Problem » Each line of the material that mentions the word "wwwn" is to be copied.

Segment Start: Given information

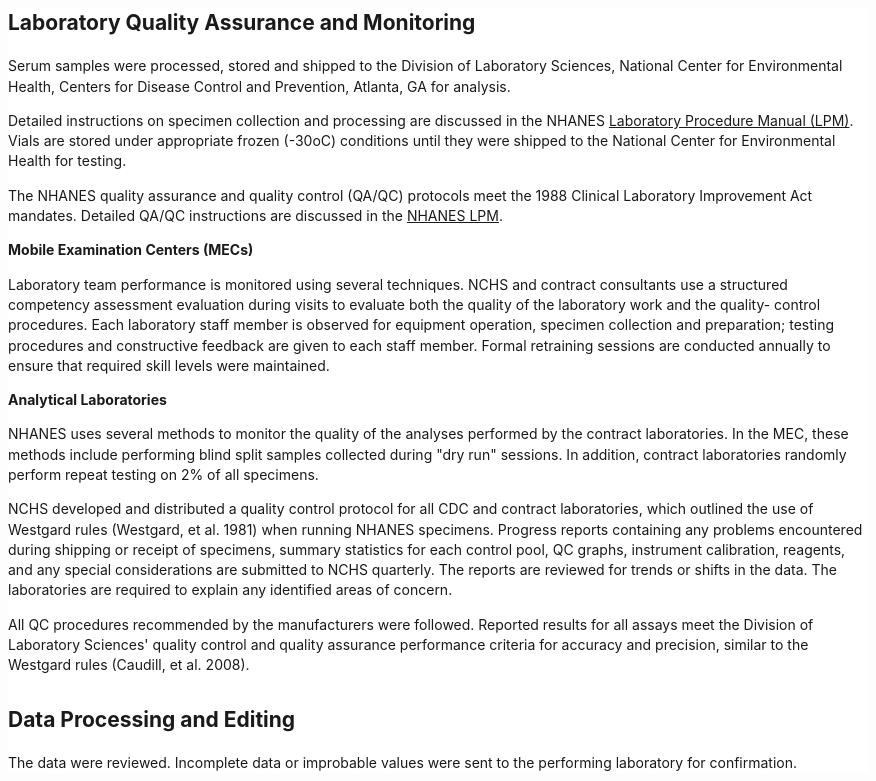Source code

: ## Laboratory Quality Assurance and Monitoring

Serum samples were processed, stored and shipped to the Division of Laboratory
Sciences, National Center for Environmental Health, Centers for Disease
Control and Prevention, Atlanta, GA for analysis.

Detailed instructions on specimen collection and processing are discussed in
the NHANES [Laboratory Procedure Manual
(LPM)](https://wwwn.cdc.gov/nchs/data/nhanes/2005-2006/manuals/lab.pdf). Vials
are stored under appropriate frozen (-30oC) conditions until they were shipped
to the National Center for Environmental Health for testing.

The NHANES quality assurance and quality control (QA/QC) protocols meet the
1988 Clinical Laboratory Improvement Act mandates. Detailed QA/QC instructions
are discussed in the [NHANES
LPM](https://wwwn.cdc.gov/nchs/data/nhanes/2005-2006/manuals/lab.pdf).

**Mobile Examination Centers (MECs)**

Laboratory team performance is monitored using several techniques. NCHS and
contract consultants use a structured competency assessment evaluation during
visits to evaluate both the quality of the laboratory work and the quality-
control procedures. Each laboratory staff member is observed for equipment
operation, specimen collection and preparation; testing procedures and
constructive feedback are given to each staff member. Formal retraining
sessions are conducted annually to ensure that required skill levels were
maintained.

**Analytical Laboratories**

NHANES uses several methods to monitor the quality of the analyses performed
by the contract laboratories. In the MEC, these methods include performing
blind split samples collected during "dry run" sessions. In addition, contract
laboratories randomly perform repeat testing on 2% of all specimens.

NCHS developed and distributed a quality control protocol for all CDC and
contract laboratories, which outlined the use of Westgard rules (Westgard, et
al. 1981) when running NHANES specimens. Progress reports containing any
problems encountered during shipping or receipt of specimens, summary
statistics for each control pool, QC graphs, instrument calibration, reagents,
and any special considerations are submitted to NCHS quarterly. The reports
are reviewed for trends or shifts in the data. The laboratories are required
to explain any identified areas of concern.

All QC procedures recommended by the manufacturers were followed. Reported
results for all assays meet the Division of Laboratory Sciences' quality
control and quality assurance performance criteria for accuracy and precision,
similar to the Westgard rules (Caudill, et al. 2008).

## Data Processing and Editing

The data were reviewed. Incomplete data or improbable values were sent to the
performing laboratory for confirmation.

Segment End: Given information

Task solution »
(LPM)](https://wwwn.cdc.gov/nchs/data/nhanes/2005-2006/manuals/lab.pdf). Vials
LPM](https://wwwn.cdc.gov/nchs/data/nhanes/2005-2006/manuals/lab.pdf).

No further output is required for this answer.